Dewasa ini, pendidikan terkonstruk secara formal dengan bernaung di bawah rezim perundang-undangan. Sudah sewajarnya, pemerintah berupaya keras untuk memberikan gagasan dengan tujuan terbentuknya sistem pendidikan yang berkeadaban, yang mampu menghantarkan anak didik kepada pintu kebijaksanaan secara menyeluruh.
Akan tetapi, gagasan ini tidak benar-benar mampu dicerap oleh anak didik dalam skala besar. Hal itu terindikasi dari perilaku anak didik yang tidak benar-benar mampu mengimplementasikan nilai-nilai pendidikannya di ranah sosial. Untuk itu, dalam pembelajaran, internalisasi pengetahuan tidak cukup tanpa dibarengi internalisasi moral kedalam diri anak didik.
Definisi Ta’dib
Secara etimologis, ta’dib berasal dari bahasa Arab, yaitu أدب yang berarti berkeadaban. Sedangkan, termiologi ta’dib menurut Nuqaib al-Attas adalah proses pendidikan yang mengoptimalkan potensi jasmani, intelektual, dan ruhani dalam proses penanaman adab.
Dengan demikian, ta’dib merupakan upaya pendidikan yang jauh lebih kompleks, karena selain menyematkan pengetahuan secara umum, juga menyemaikan pendidikan karakter bernuansa Islami. (Achmad Yusuf, Pesantren Multikultural, 6).
Ta’dib bertendensi kepada pendidikan moral. Sedangkan, moralitas itu sendiri merupakan ciri khas manusia yang tidak dapat ditemukan pada makhluk lainnya.
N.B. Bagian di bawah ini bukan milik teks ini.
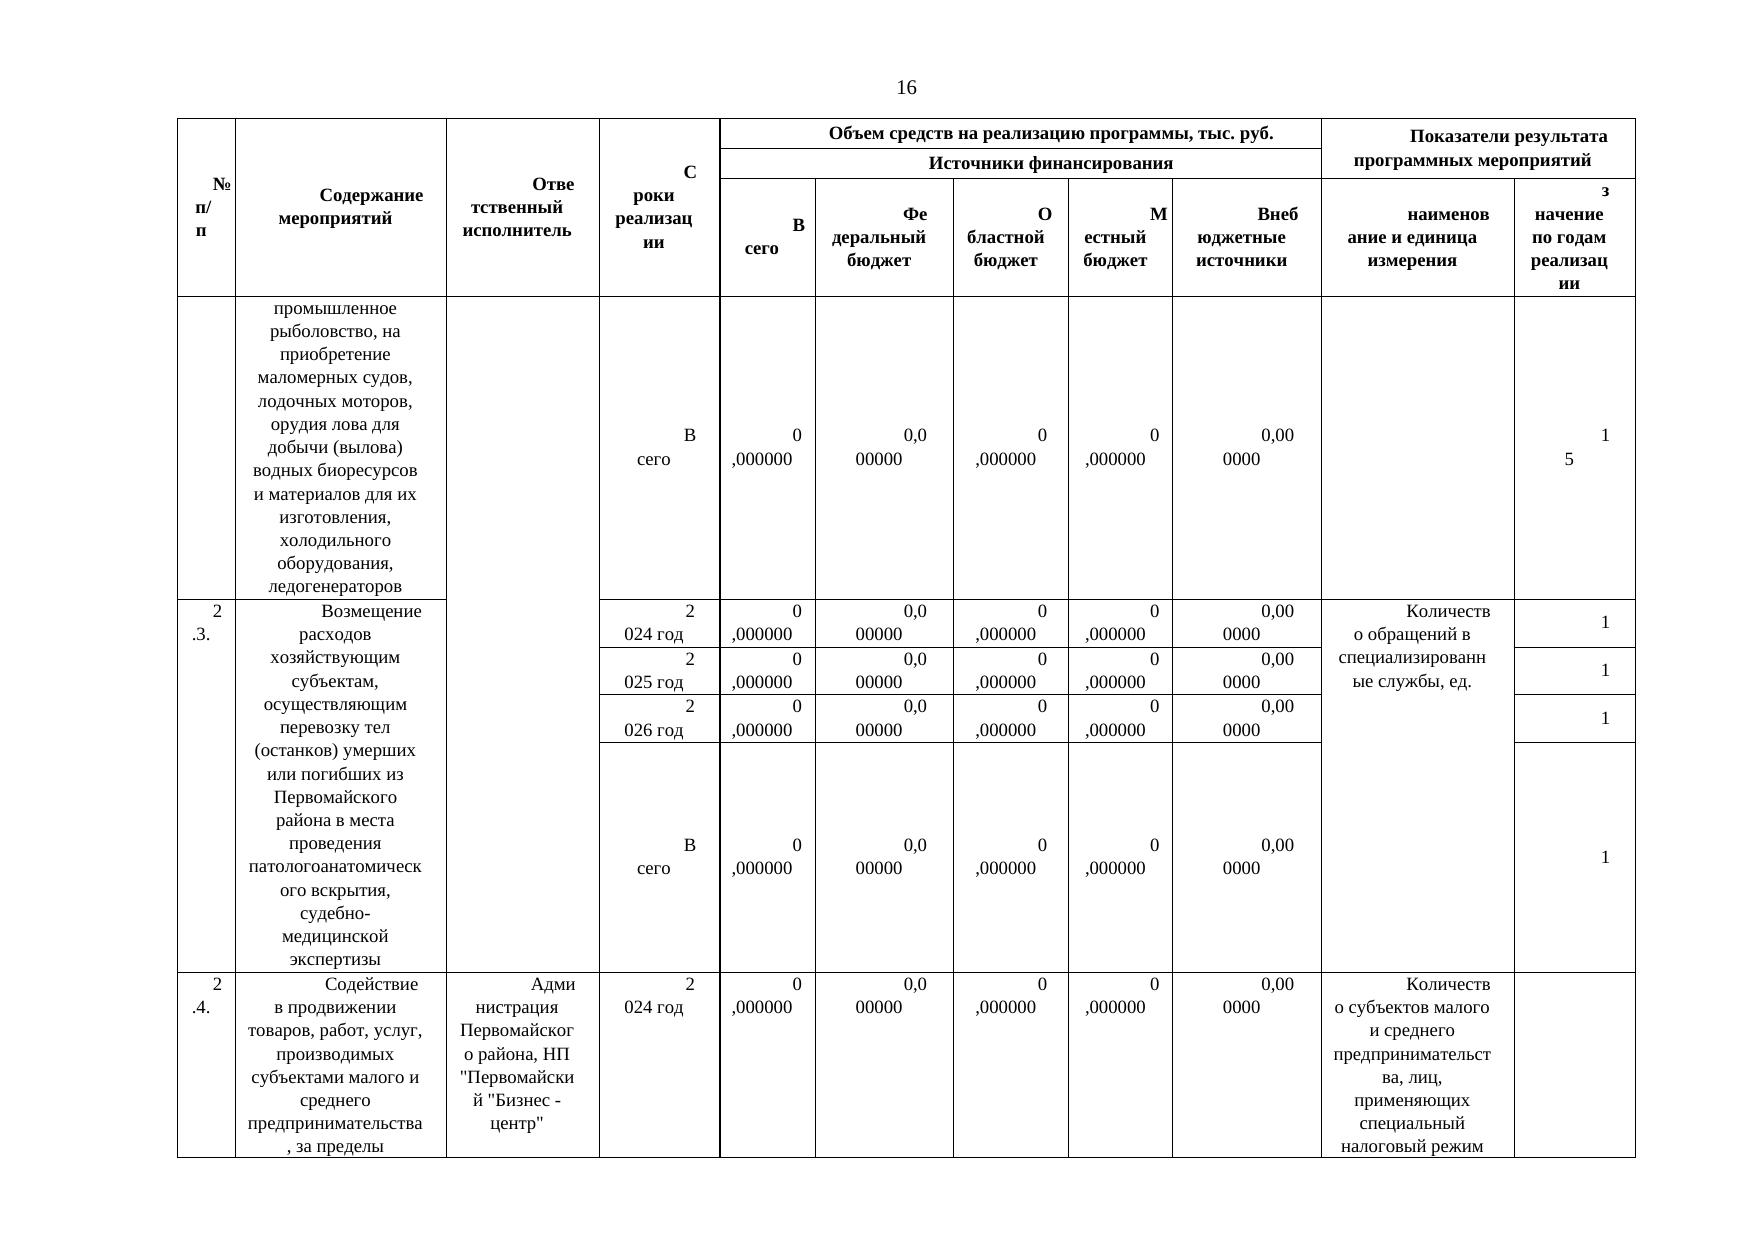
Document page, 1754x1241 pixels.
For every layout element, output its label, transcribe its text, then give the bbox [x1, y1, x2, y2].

table_cell 0,000000 [1069, 973, 1172, 1157]
table_cell 1 [1515, 743, 1635, 972]
table_cell 0,000000 [721, 648, 815, 694]
table_cell 0,000000 [1173, 743, 1321, 972]
table_cell 1 [1515, 600, 1635, 647]
table_cell 0,000000 [816, 973, 953, 1157]
table_cell 0,000000 [1069, 695, 1172, 742]
table_cell 0,000000 [1173, 695, 1321, 742]
table_cell Содействие в продвижении товаров, работ, услуг, производимых субъектами малого и среднего предпринимательства, за пределы муниципального образования "Первомайский район" [236, 973, 446, 1157]
table_cell Федеральный бюджет [816, 179, 953, 296]
table_cell 0,000000 [1173, 973, 1321, 1157]
table_cell 0,000000 [954, 695, 1068, 742]
table_cell 0,000000 [1069, 743, 1172, 972]
table_header Содержание мероприятий [236, 119, 446, 296]
table_cell 15 [1515, 297, 1635, 599]
table_cell 0,000000 [954, 973, 1068, 1157]
table_cell 0,000000 [1173, 600, 1321, 647]
table_cell 0,000000 [816, 297, 953, 599]
table_cell Количество обращений в специализированные службы, ед. [1322, 600, 1514, 972]
table_cell 2.4. [178, 973, 235, 1157]
table_cell 0,000000 [1069, 600, 1172, 647]
table_cell 0,000000 [721, 297, 815, 599]
table_header № п/п [178, 119, 235, 296]
table_cell 0,000000 [954, 648, 1068, 694]
table_cell 0,000000 [954, 297, 1068, 599]
table_cell значение по годам реализации [1515, 179, 1635, 296]
table_cell 0,000000 [1173, 648, 1321, 694]
table_cell 2024 год [600, 600, 719, 647]
table_cell 0,000000 [1173, 297, 1321, 599]
table_cell Областной бюджет [954, 179, 1068, 296]
table_cell 0,000000 [1069, 648, 1172, 694]
table_cell 0,000000 [721, 743, 815, 972]
table_cell Внебюджетные источники [1173, 179, 1321, 296]
table_cell 0,000000 [721, 600, 815, 647]
table_cell 1 [1515, 695, 1635, 742]
table_cell 0,000000 [816, 743, 953, 972]
table_cell 0,000000 [954, 600, 1068, 647]
table_cell 0,000000 [816, 695, 953, 742]
table_cell Местный бюджет [1069, 179, 1172, 296]
table_cell Источники финансирования [721, 149, 1321, 178]
table_cell Всего [600, 297, 719, 599]
table_cell 0,000000 [954, 743, 1068, 972]
table_cell 0,000000 [721, 973, 815, 1157]
table_cell Администрация Первомайского района, НП "Первомайский "Бизнес - центр" [447, 973, 599, 1157]
table_cell наименование и единица измерения [1322, 179, 1514, 296]
table_header Объем средств на реализацию программы, тыс. руб. [721, 119, 1321, 147]
table_cell Всего [721, 179, 815, 296]
table_header Ответственный исполнитель [447, 119, 599, 296]
table_cell 0,000000 [721, 695, 815, 742]
table_cell 1 [1515, 648, 1635, 694]
table_cell Возмещение расходов хозяйствующим субъектам, осуществляющим перевозку тел (останков) умерших или погибших из Первомайского района в места проведения патологоанатомического вскрытия, судебно-медицинской экспертизы [236, 600, 446, 972]
table_cell 2026 год [600, 695, 719, 742]
table_cell [1515, 973, 1635, 1157]
table_cell 0,000000 [816, 600, 953, 647]
table_cell 2.3. [178, 600, 235, 972]
table_cell 2025 год [600, 648, 719, 694]
table_cell Всего [600, 743, 719, 972]
table_cell Количество субъектов малого и среднего предпринимательства, лиц, применяющих специальный налоговый режим "Налог на профессиональный доход" и организаций инфраструктуры поддержки предпринимательства, получивших информационную, консультационную, финансовую поддержку (далее - Количество получателей поддержки), ед. [1322, 973, 1514, 1157]
table_cell 2024 год [600, 973, 719, 1157]
table_cell 0,000000 [1069, 297, 1172, 599]
table_header Показатели результата программных мероприятий [1322, 119, 1635, 178]
table_header Сроки реализации [600, 119, 719, 296]
table_cell 0,000000 [816, 648, 953, 694]
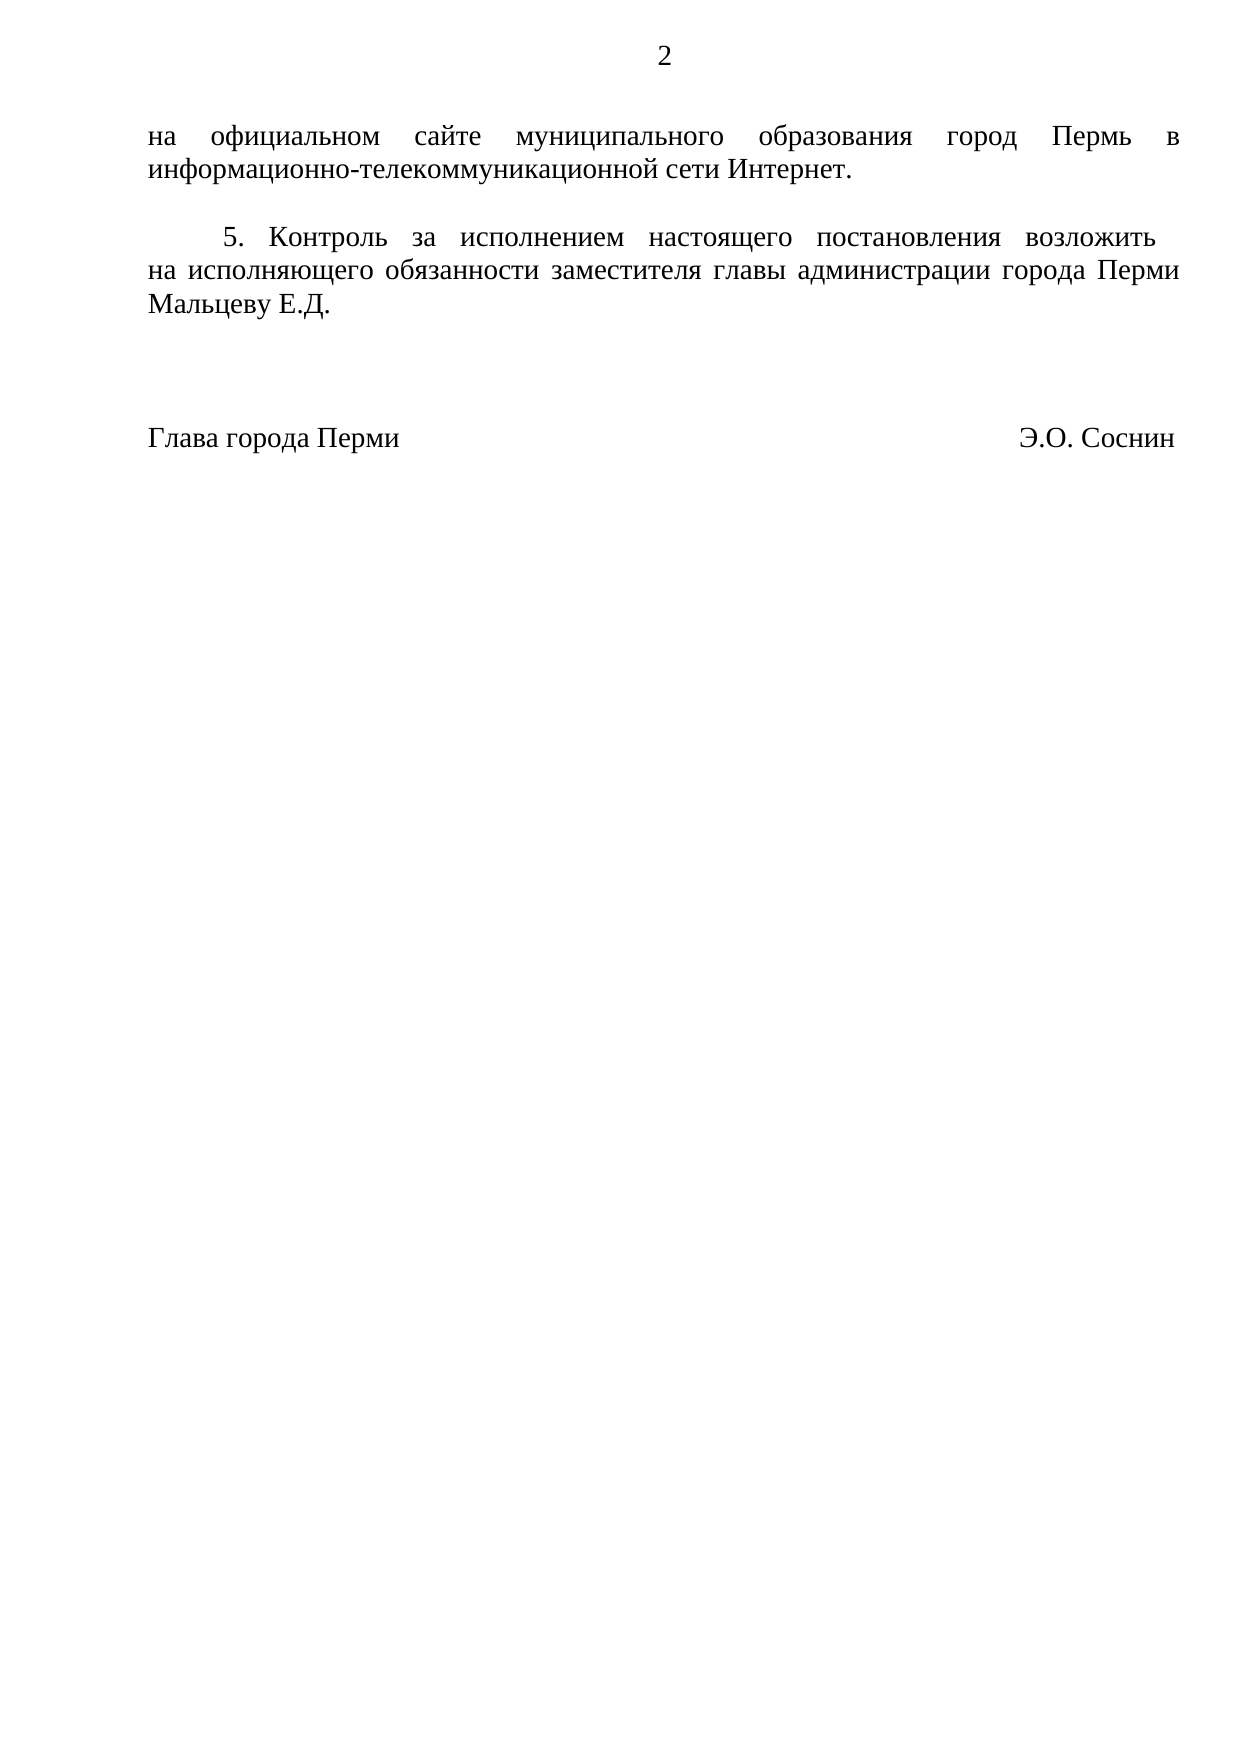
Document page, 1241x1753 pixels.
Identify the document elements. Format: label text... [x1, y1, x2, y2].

text 5. Контроль за исполнением настоящего постановления возложить на исполняющего обязанности заместителя главы администрации города Перми Мальцеву Е.Д. [148, 219, 1181, 319]
text Глава города Перми Э.О. Соснин [148, 420, 1181, 453]
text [148, 118, 1181, 185]
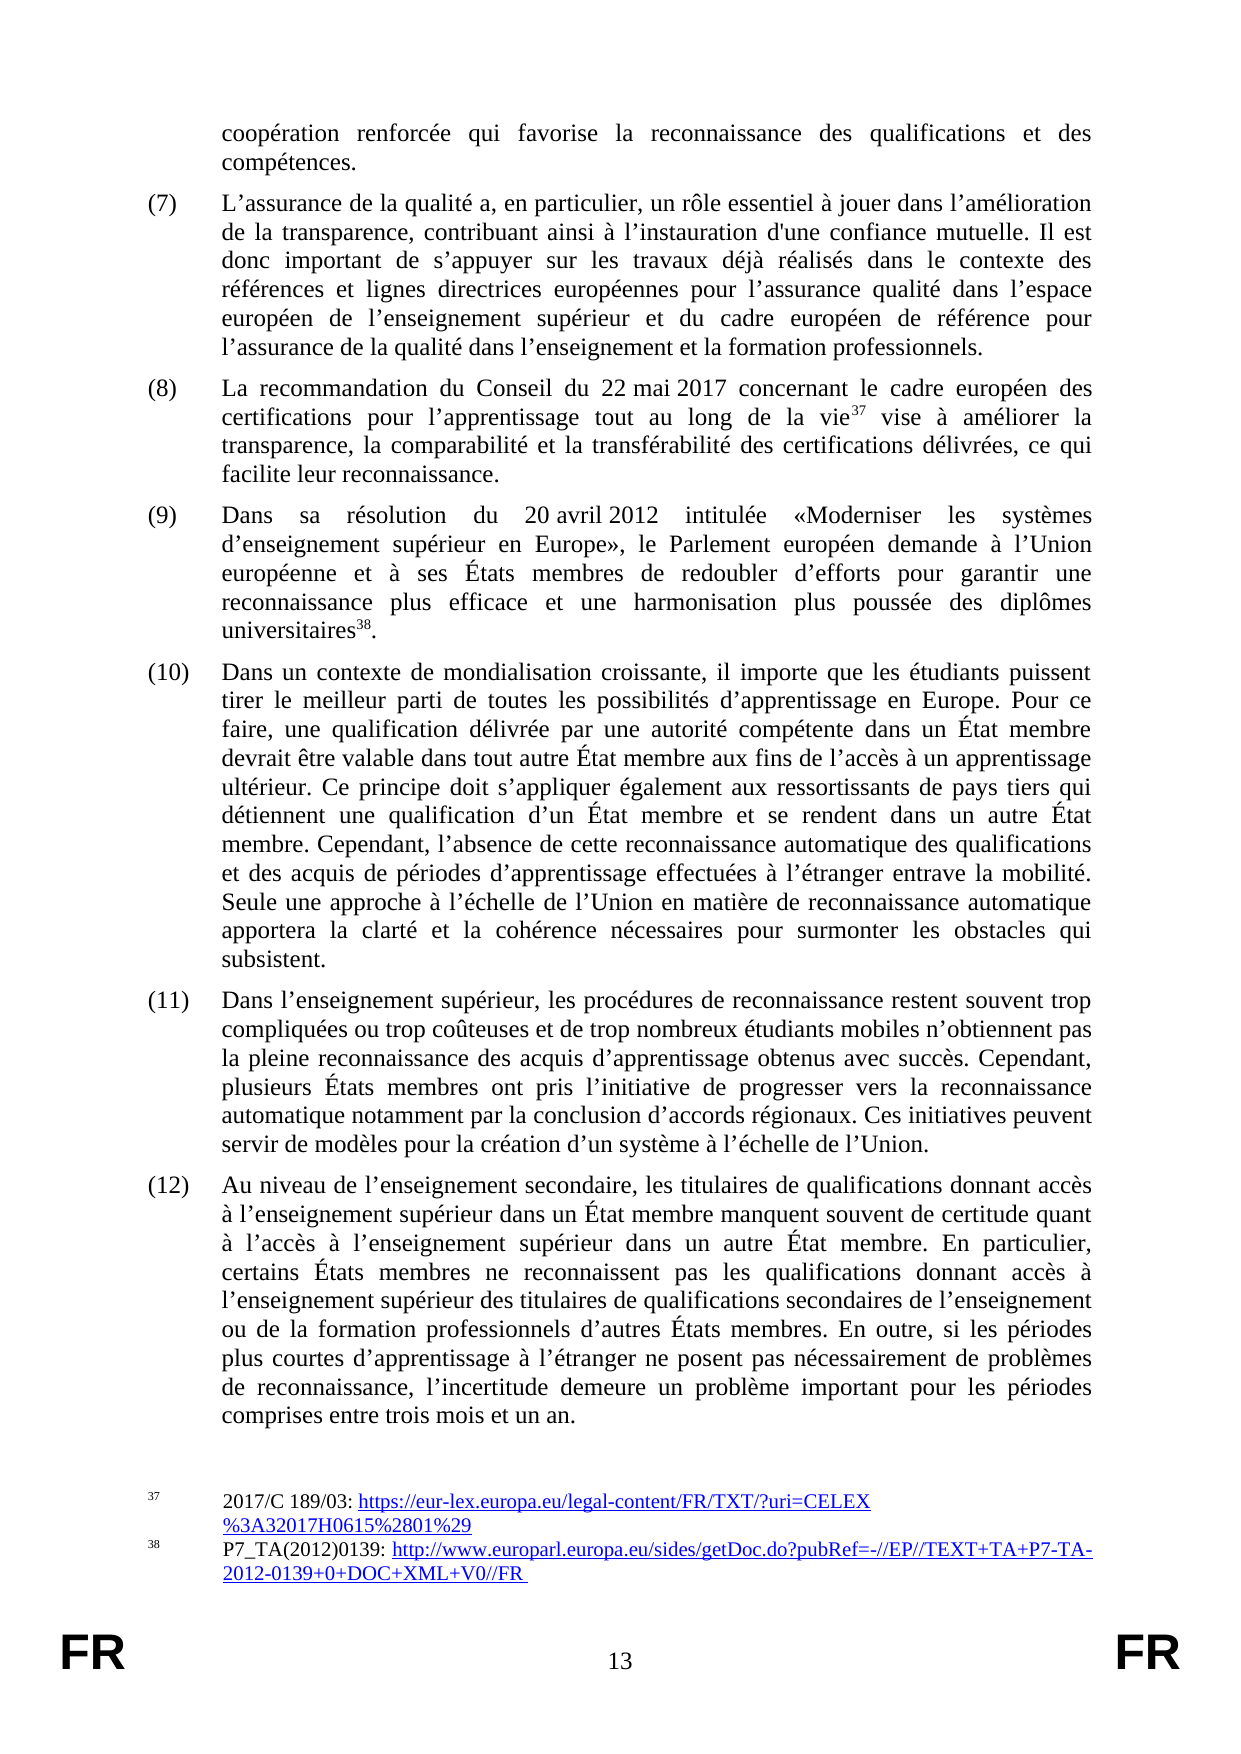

Secara signifikan, ta’dib membedakan antara pendidikan Islam dan Barat.
Sejatinya, konsep pendidikan dalam Islam jauh lebih kompleks disanding dengan Barat. Selain sekadar transmisi ilmu, domain pendidikan Islam juga menyangkut nilai karakter individu (Syaiful Sagala, Etika dan Moralitas Pendidikan, 1).
Kontruksi Moral Era Kontemporer
Moral terbentuk dari tindakan-tindakan kolektif yang disepakati secara komunal dalam suatu wilayah. Terbentuknya moral itu sendiri untuk mewujudkan harkat dan martabat manusia dengan sarana implementasi nilai-nilai dan norma yang berlaku. Hal itu juga untuk merealisasikan stabilitas dan keharmonisan dalam kehidupan bermasyarakat. Dalam term Islam, moral diistilahkan dengan akhlaq. (Harbani Pasolong, Etika Profesi, 45).
Moral patut diimplementasikan di segala sudut kehidupan, tidak terbatas ruang dan waktu. Sebab hal itulah yang secara spesifik membedakan antara manusia dengan makhluk lain.